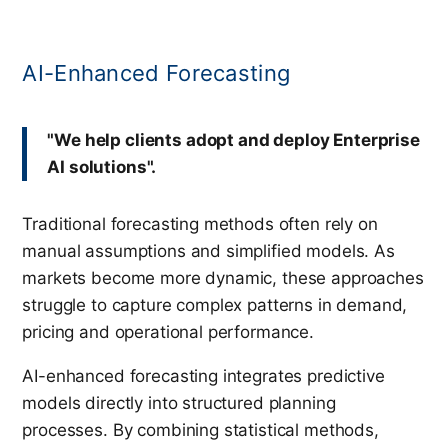
AI-Enhanced Forecasting
"We help clients adopt and deploy Enterprise
AI solutions".
Traditional forecasting methods often rely on
manual assumptions and simplified models. As
markets become more dynamic, these approaches
struggle to capture complex patterns in demand,
pricing and operational performance.
AI-enhanced forecasting integrates predictive
models directly into structured planning
processes. By combining statistical methods,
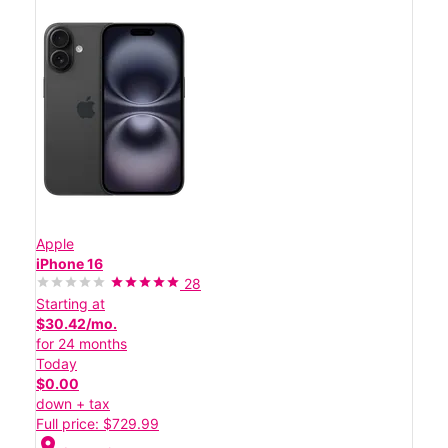
Apple
iPhone 16
28
Starting at
$30.42/mo.
for 24 months
Today
$0.00
down + tax
Full price: $729.99
location_on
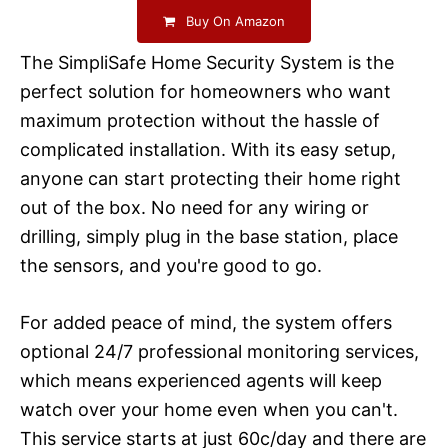
Buy On Amazon
The SimpliSafe Home Security System is the
perfect solution for homeowners who want
maximum protection without the hassle of
complicated installation. With its easy setup,
anyone can start protecting their home right
out of the box. No need for any wiring or
drilling, simply plug in the base station, place
the sensors, and you're good to go.
For added peace of mind, the system offers
optional 24/7 professional monitoring services,
which means experienced agents will keep
watch over your home even when you can't.
This service starts at just 60c/day and there are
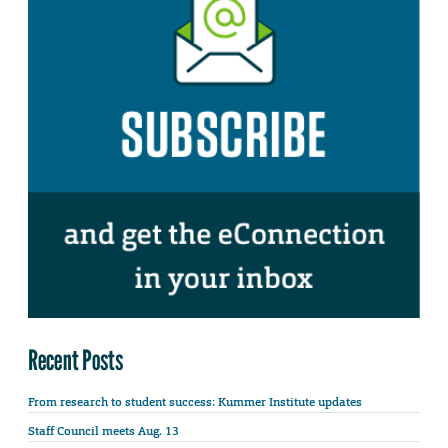
Recent Posts
From research to student success: Kummer Institute updates
Staff Council meets Aug. 13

### Task instructions
Turn the text in the records above into a Markdown table with a No. column holding the row number and a Text column holding each line, skipping any blank lines. Leave the pictures out of the table.

### Reply to the exercise
| No. | Text |
|---|---|
| 1 | AI-Enhanced Forecasting |
| 2 | "We help clients adopt and deploy Enterprise |
| 3 | AI solutions". |
| 4 | Traditional forecasting methods often rely on |
| 5 | manual assumptions and simplified models. As |
| 6 | markets become more dynamic, these approaches |
| 7 | struggle to capture complex patterns in demand, |
| 8 | pricing and operational performance. |
| 9 | AI-enhanced forecasting integrates predictive |
| 10 | models directly into structured planning |
| 11 | processes. By combining statistical methods, |
| 12 | Apple |
| 13 | iPhone 16 |
| 14 | 28 |
| 15 | Starting at |
| 16 | $30.42/mo. |
| 17 | for 24 months |
| 18 | Today |
| 19 | $0.00 |
| 20 | down + tax |
| 21 | Full price: $729.99 |
| 22 | location_on |
| 23 | Buy On Amazon |
| 24 | The SimpliSafe Home Security System is the |
| 25 | perfect solution for homeowners who want |
| 26 | maximum protection without the hassle of |
| 27 | complicated installation. With its easy setup, |
| 28 | anyone can start protecting their home right |
| 29 | out of the box. No need for any wiring or |
| 30 | drilling, simply plug in the base station, place |
| 31 | the sensors, and you're good to go. |
| 32 | For added peace of mind, the system offers |
| 33 | optional 24/7 professional monitoring services, |
| 34 | which means experienced agents will keep |
| 35 | watch over your home even when you can't. |
| 36 | This service starts at just 60c/day and there are |
| 37 | Recent Posts |
| 38 | From research to student success: Kummer Institute updates |
| 39 | Staff Council meets Aug. 13 |